In late 2008, one of the priorities that the Green LA Transportation Working Group (GLATWG) identified was “complete streets.”  This blog entry is an attempt to draft what we might mean by complete streets, and what the policy implications/goals might be for complete streets for the city of Los Angeles.

What are Complete Streets?

Here’s a definition from the completestreets.org website (from the National Complete Streets Coalition):

“Complete Streets are designed and operated to enable safe access for all users. Pedestrians, bicyclists, motorists and bus riders of all ages and abilities are able to safely move along and across a complete street.”

There are similar definitions on Wikipedia, and on websites of other non-profits that are campaigning for them – for example, the Iowa Bicycle CoalitionGood magazine recently ran this interactive photo-simulation that does a great job of showing the Complete Streets concept.

Many states, cities and other municipalities have adopted various versions of complete streets policies (see listing of examples here.)  Cities that have adopted policies include Santa Barbara, CA and Colorado Springs, CO.  Some cities, such as Austin, TX have various principles and guidelines for their policies. Recently Complete Streets policy has gone into effect in the states of Hawaii (where it was adopted legislatively as SB718), and Delaware (where it was implemented via executive order from governor.)

The state of California adopted Complete Streets policy in 2008.  California’s policy was adopted legislatively as AB1358, authored by then-Assemblymember Mark Leno of San Francisco.  The state bill (per this press release) requires:

“…cities and counties to include complete streets policies as part of their general plans so that roadways are designed to safely accommodate all users, including bicyclists, pedestrians, transit riders, children, older people, and disabled people, as well as motorists.”

The state mandate applies when a city updates its mobility/transportation element of its general plan.  The city of L.A. actually pretty good language in our General Plan Transportation Element.  Some examples from the existing city of Los Angeles transportation plan adopted in 1999:

“…reduction of vehicle trips, and through focusing growth in proximity to public transit.”
“Provide bicycle access in or near mixed use corridors, neighborhood districts, and community centers…”
“…maintain pedestrian-oriented environments…”

In my opinion, this plan language generally doesn’t get carried out when it comes to actual street design (with a few notable exceptions, for example the city Urban Design Studio’s Downtown Design Guidelines.)

Some of the language from governmental policies is a bit more formal, and allows a bit more wiggle room in its implementation.  For example, in the above-mentioned Delaware executive order, after stating that Delaware’s streets will accommodate all users, it goes on to qualify that:

“Ensure that any exemption to the Complete Streets Policy is specific and documented with supporting data that indicates the basis for the decision”

What would Complete Streets policy/outcome/goals look like for the city of Los Angeles? (ie: what are GLATWG’s goals for our complete streets campaign?)

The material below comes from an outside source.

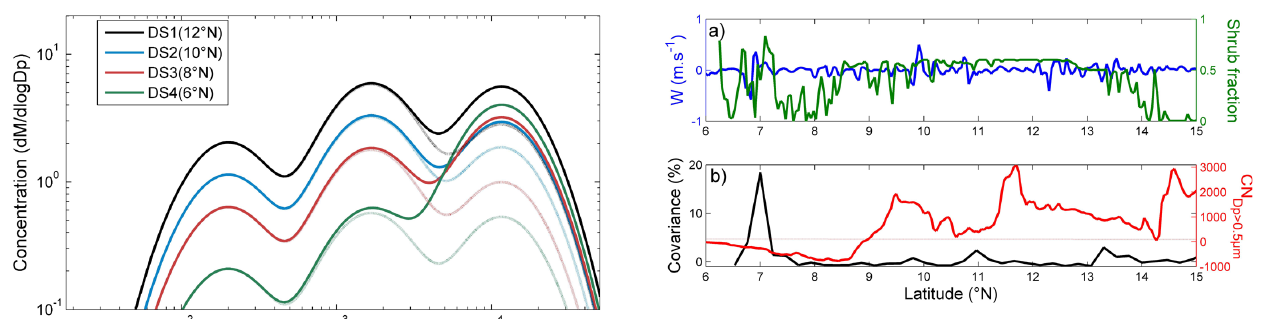
Fig. 13. (a) Difference of vertical wind speed (blue line) between the initial simulation (ECOCLIMAP I, VAR) and the simulation in- cluding surface cover modifications (C30) and Shrub fraction cover of ECOCLIMAP-I (green line). (b) Covariance (black line), in per- cent, between both tendencies (shown in a ) and CNDp > 0.5µm (at 1000m) concentration as a function of latitude at 12:00UTC on 13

This is where we need to hear from you.  GLATWG has suggested using complete streets as a way of framing our demands.  All of our campaigns – from bus-only lanes to parking reform to tracking modal share – can be seen as parts of a larger overall campaign.

Should GLATWG push for the city of Los Angeles to adopt an explicit Complete Streets policy?  Should it be done legislatively (via the City Council) or via executive order (via Mayor Villaraigosa)?  What should such a policy include?  How can we make it most effective?

If you have recommendations, ideas, examples, concerns, please add them to the comments on this post.  Please include links to sample policies, images, ideas, etc.  Thanks!